Howard County Center for the Arts Presents THE LARAMIE PROJECT & Charity Art Event, 10/03

THE LARAMIE PROJECT opens Oct 3, 2014 at Howard County Center For The Arts, 8510 High Ridge Road, Ellicott City, MD 21043. Performances Fri at 7pm, Sat 1pm & 7pm, Sun at 1pm. Tickets: $20/$18 Seniors/Students/Military. Black Tie Opening GALA Oct 3rd: $25. A portion of all proceeds will be donated in support of the Matthew Shepard Foundation.

THE LARAMIE PROJECT, is a powerful play created by Moisés Kaufman and members of the Tectonic Theatre Project examining the impact of a violent hate crime, the beating death of Matthew Shepard on the close-knit community of Laramie, WY.
In the early hours of October 7, 1998, Matthew Shepard was tied to a fence, pistol whipped, robbed, and left alone to face the cold Wyoming wind. After seventeen hours, he was found and transported to a Colorado hospital where he succumbed to his injuries six days later.
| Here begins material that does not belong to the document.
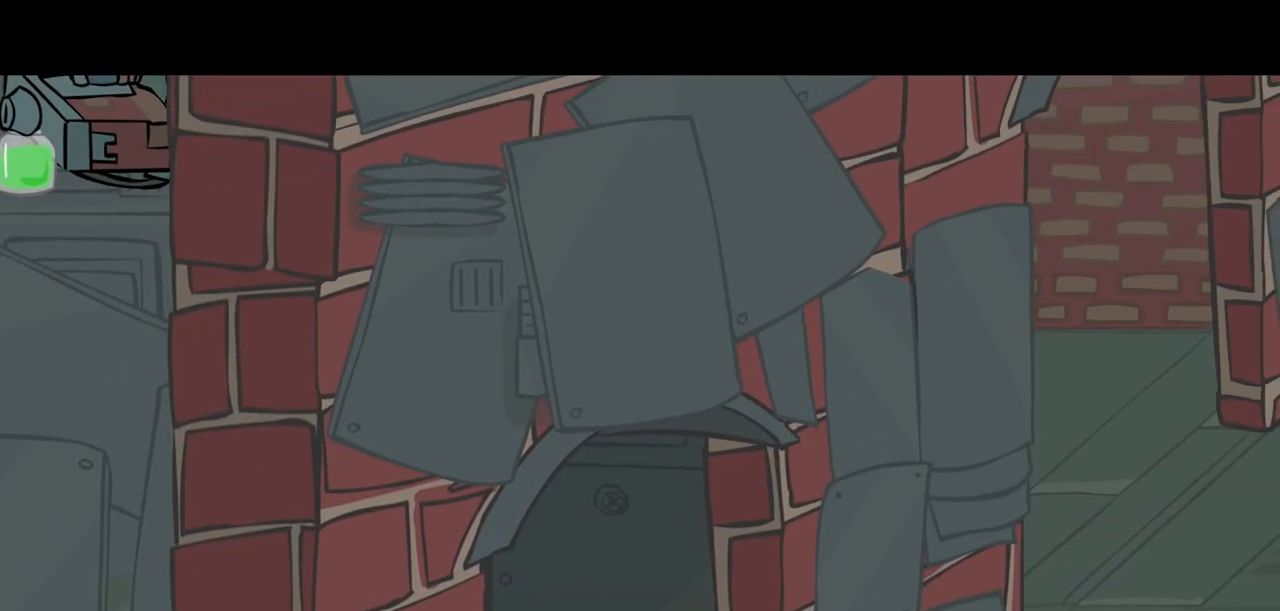
{"keys": ["right", "up"], "events": []}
Only months before, on June 7, 1998 James Byrd Jr. was chained to the back of a pickup truck and dragged three miles to his death after his body hit a concrete curb. His attackers dumped his battered corpse near a cemetery a mile further down the road. Matthew was attacked because he was gay. James only crime was the color of his skin. Thousands of miles separated them while hate joins them forever in the battle against hatred. On October 28, 2009, President Obama signed the Matthew Shepard and James Byrd Jr. Hate Crimes Prevention Act into law. It expanded the 1969 United States Federal Hate-Crime law to include crimes motivated by a victim's actual or perceived gender, sexual orientation, gender identity, or disability.

In spite of this far-reaching legislation, hate crimes are still pervasive in our society and their incidence is on the rise through out the country. The American LGBT community is often the target of hate crimes, and among this group transgendered individuals face an even greater threat.
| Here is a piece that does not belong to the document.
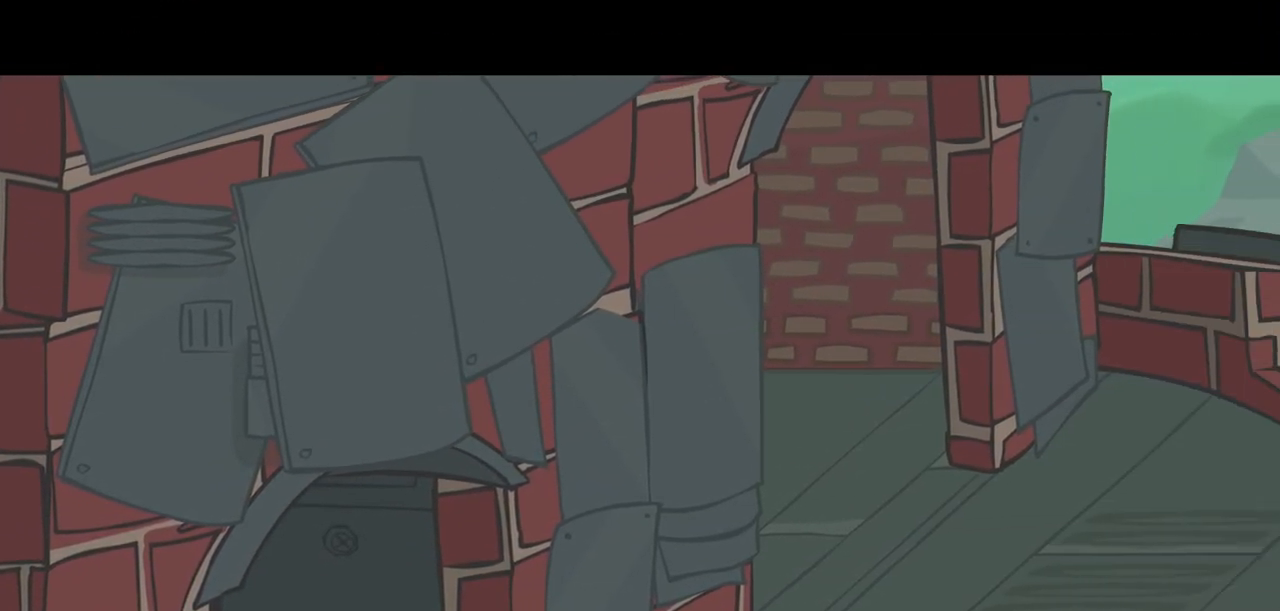
{"keys": ["right", "up"], "events": []}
The Matthew Shepard Foundation was founded by Dennis and Judy Shepard in memory of their 21-year old son, Matthew, who was murdered in an anti-gay hate crime in Wyoming in October 1998. Created to honor Matthew in a manner that was appropriate to his dreams, beliefs, and aspirations, the Foundation seeks to "Replace Hate with Understanding, Compassion, & Acceptance" through its varied educational, outreach and, advocacy programs and by continuing to tell Matthew's story.

Erase Hate Through Art is an exciting new creative and charity event under the umbrella of How Do You Like Me Now Productions, a 501 (c) 3 Non Profit organization, for the purposes of advancing the cause of acceptance of the Lesbian, Gay, Bisexual, Transgender and Questioning (LGBTQ) Community, in and around the greater Baltimore/Washington DC region as well as nationwide. Our goal is to facilitate an open and free flowing dialog between the LGBTQ Community and non-LGBT citizens, promoting the ideals of acceptance and equality through the use of theater and fine arts. This mission includes creating awareness of hate and hate crimes against all races, genders, sexual identity and humanity as a whole.

Erase Hate Through Art has assembled names and stories of some of the most notorious hate crimes of the last thirty-five years as a beginning. It is these stories that serve as the inspiration for the art incorporated into this Art Exhibit at the Columbia Art Center, 6100 Foreland Garth, Columbia, Maryland, 21045, a Columbia Association Facility. The exhibition opens September 14, 2014 with a reception, Performance Art & Poetry Reading from 2p-4pm, featuring MANNEQART as well as several poet and speakers.. Exhibit runs through October 12, 2014. Original work of artists in various media examines the fate of victims of LGBT related hate crimes, revealing the nature of hatred through a courageous expression of creativity, compassion, and caring, and as further tribute to victims of hate crimes. These people, young and old, were students, artists, politicians, members of our armed forces; straight allies and activists. Most importantly, they were friends and family. Through the powerful medium of the imagination transformed into art, they will live on; to inspire hope, and remind us of how far we have come and how far we have yet to go. A portion of Art Sales will also go to Matthew Shepard Foundation.